The following information from GF Data highlights data regarding private equity-sponsored M&A transactions with enterprise values of $10 to 250 million. It is based on information from 223 private equity firms.
- M&A activity in the second quarter of 2014 continued to be driven by a scarcity of quality middle-market businesses for sale and an abundance of debt financing available to their potential buyers.
- Valuation multiples have remained virtually unchanged form 1Q – averaging 6.4x for the quarter.
- The number of deals for companies in the $10 – 250 million range in 2014 compared to 1Q and 2Q of 2013 has increased 41 and 70 percent, respectively.
Debt levels, especially on larger size transactions, have never been higher. From 2011 to 2013, total debt to earnings before interest, taxes, depreciation and amortization (EBITDA) sat at 3.4x every year.
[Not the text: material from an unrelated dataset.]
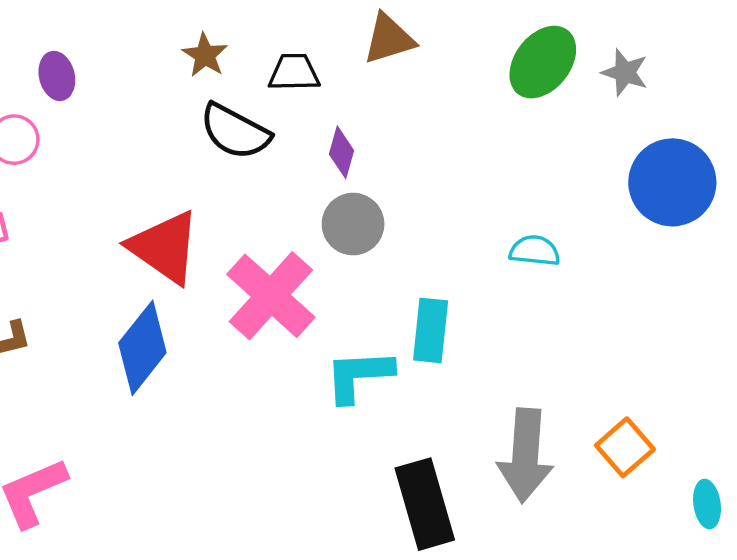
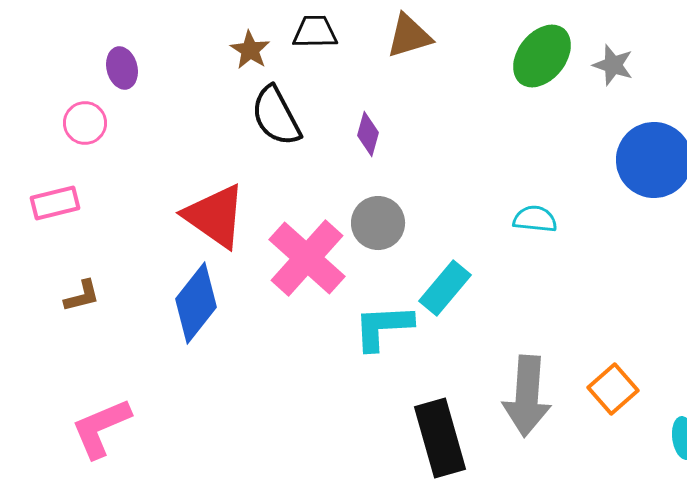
black trapezoid: (294, 72) -> (315, 32), moved
black semicircle: (235, 132) -> (276, 116), turned 34
gray circle: (353, 224) -> (378, 223), moved
cyan rectangle: (431, 330) -> (445, 288), turned 34

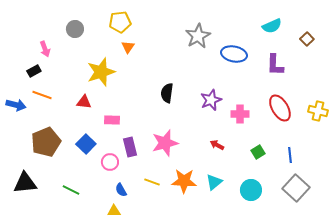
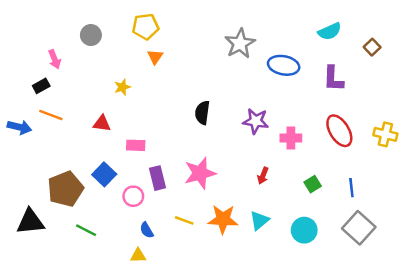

As of 2Q 2014, total debt averaged 3.9x, an increase from 3.6x in 1Q.
Add-on Acquisitions vs. Platform Deals
Over the course of the year, add-on acquisitions have been more highly valued than platform deals, with add-ons trading at an average of 6.8x and platforms at 6.1x in the past two quarters. Typically, platforms are valued at .2 - .3x more than add-ons. This is especially true in the $10-25 million tier.
Manufacturing, distribution, health care services and business services dominate deal volume, comprising about 80 percent of all activity. Distribution and health care services in particular are being valued above historical averages.